Janet H. Hunt, a Lutheran pastor shares an opinion on this subject at hand. “How often is it necessary to make a concerted effort to pay attention to the person, the matter, the situation right in front of me – which may be calling me to ‘take up my cross’ – and not already be thinking ahead to whatever it is that is waiting on my to do list?” We do not need to be a professional or a manger to identify with this thought. I was at a pastor’s training class, for Interim ministry, where I observed a pastor talking with someone he did not know before that very moment. This younger pastor walked over to him and asked him a question about something that was on her mind. I have no idea what they talked about. We had just gone on lunch break. Surely, he, like myself, wanted to go freshen up and perhaps have a bite of lunch. Yet, I observed several things. He turned all his energy and attention to responding to her need, right there and then! He put aside whatever plans he had for lunch and such. They chatted for a good long time. Clearly, that must have taken a real effort to show that level of personal attention. I can only conclude, that somewhere along his journey this pastor had learned to respond to the needs of others around him, in a focused way, at ‘a drop of the hat’ rather than checking off that list of things he knew he must get done in any given day. What a gift! Yet, it is more than that, as it appears from our reading that Jesus would expect his disciples to focus more on the needs of others, than on their own personal needs. This pastor was simply being a good example of what it means to pick up the cross and follow Jesus.

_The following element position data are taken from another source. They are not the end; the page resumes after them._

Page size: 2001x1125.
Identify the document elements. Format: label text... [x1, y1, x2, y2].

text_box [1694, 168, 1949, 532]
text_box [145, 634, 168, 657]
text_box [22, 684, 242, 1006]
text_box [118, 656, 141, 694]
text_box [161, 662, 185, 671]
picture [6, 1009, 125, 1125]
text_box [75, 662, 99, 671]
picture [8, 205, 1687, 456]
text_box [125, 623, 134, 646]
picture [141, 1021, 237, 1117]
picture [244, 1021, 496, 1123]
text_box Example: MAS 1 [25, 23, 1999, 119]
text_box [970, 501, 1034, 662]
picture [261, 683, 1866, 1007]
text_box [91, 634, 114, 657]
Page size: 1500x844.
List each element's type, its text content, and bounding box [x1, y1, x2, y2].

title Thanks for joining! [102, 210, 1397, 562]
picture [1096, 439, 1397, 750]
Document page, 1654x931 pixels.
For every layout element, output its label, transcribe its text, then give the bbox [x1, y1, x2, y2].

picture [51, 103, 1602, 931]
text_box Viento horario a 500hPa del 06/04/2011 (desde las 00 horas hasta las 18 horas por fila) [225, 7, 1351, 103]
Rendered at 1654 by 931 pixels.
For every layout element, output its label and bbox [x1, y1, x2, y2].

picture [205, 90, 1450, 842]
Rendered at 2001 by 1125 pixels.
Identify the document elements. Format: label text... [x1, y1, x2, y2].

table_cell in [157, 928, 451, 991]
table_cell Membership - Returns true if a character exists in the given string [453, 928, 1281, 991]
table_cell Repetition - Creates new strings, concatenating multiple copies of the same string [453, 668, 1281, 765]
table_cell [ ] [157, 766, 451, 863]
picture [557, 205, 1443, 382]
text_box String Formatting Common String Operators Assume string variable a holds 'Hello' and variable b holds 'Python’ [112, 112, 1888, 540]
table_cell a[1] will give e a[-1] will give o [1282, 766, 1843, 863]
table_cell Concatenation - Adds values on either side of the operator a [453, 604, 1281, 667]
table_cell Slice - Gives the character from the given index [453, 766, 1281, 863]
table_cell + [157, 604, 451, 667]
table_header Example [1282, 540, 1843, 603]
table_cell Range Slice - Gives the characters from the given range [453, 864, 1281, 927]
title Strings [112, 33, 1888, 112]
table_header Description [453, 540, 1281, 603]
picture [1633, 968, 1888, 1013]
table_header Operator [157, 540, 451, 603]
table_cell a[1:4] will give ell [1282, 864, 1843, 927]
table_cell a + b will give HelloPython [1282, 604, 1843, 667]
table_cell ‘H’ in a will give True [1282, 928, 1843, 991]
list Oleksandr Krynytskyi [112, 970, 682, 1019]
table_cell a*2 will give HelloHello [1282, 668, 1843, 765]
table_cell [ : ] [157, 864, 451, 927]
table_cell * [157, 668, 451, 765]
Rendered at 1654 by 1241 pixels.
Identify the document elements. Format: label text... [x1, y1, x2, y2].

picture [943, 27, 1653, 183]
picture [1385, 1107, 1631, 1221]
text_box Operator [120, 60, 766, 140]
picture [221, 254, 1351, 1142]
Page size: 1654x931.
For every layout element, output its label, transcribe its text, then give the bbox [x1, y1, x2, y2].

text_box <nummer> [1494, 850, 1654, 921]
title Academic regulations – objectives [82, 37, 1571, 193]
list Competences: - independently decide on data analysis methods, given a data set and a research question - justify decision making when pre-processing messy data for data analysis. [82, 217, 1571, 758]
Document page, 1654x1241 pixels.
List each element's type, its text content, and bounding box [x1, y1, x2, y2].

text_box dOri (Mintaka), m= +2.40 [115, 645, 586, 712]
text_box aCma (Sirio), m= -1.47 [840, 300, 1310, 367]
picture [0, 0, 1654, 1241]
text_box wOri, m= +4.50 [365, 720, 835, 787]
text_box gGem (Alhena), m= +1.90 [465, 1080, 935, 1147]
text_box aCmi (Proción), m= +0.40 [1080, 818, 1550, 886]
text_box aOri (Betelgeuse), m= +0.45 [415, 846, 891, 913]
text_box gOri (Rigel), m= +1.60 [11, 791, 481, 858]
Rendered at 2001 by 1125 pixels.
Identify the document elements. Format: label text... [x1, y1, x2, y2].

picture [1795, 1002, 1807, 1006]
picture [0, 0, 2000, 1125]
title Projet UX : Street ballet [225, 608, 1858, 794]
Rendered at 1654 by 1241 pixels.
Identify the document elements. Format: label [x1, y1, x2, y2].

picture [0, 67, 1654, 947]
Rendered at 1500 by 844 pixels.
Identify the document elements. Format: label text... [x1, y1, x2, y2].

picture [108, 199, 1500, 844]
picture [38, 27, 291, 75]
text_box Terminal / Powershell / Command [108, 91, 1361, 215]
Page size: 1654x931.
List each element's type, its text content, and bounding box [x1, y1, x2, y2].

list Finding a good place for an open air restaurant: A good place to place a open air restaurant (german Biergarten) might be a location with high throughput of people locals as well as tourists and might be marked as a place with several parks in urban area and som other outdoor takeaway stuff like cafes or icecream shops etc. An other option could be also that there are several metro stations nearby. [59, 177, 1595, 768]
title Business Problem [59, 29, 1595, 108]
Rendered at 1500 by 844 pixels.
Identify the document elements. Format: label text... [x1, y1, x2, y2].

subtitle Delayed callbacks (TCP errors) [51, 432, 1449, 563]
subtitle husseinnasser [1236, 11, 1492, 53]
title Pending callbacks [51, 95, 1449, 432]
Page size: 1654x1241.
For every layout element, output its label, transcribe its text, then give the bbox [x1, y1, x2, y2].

Following Jesus, does not always mean that we must stand up and take a bullet to save another. Yet, we know that sometimes this is literally true. It happens in times of war, and sadly we know that the coach at the Parkland Florida, High School, did exactly that to save countless lives as he stood in front of them, in between the shooter and the students around him, and died for the sake of another. Before anyone of us could follow in his footsteps, we would at least need to embrace the habit of turning aside to help another, just as that pastor turned aside to respond to the need of another pastor, when she needed to talk – at that Interim training class I attended years ago. One pastor wrote that we need to be about “following Jesus one step at a time!” /Kyle Childress/ “Following Jesus and the way of the cross begins with small steps. Later, we’ll look up and discover where he’s led us.” Hero’s, are not driven by their need for recognition and it is not their pride nor their ego which pulls them out into harm’s way… for the sake of another. No, heroes go quietly into the night believing they are following the example of Jesus. Selflessly, they live out their day to day life, doing what they need to do, yet always conscious of the needs of others around them. It takes practice and it takes faith.
Be in relationship with God through Christ. Be in relationship with those around you. Their burdens, their needs, may be the cross you are called to carry today! Amen.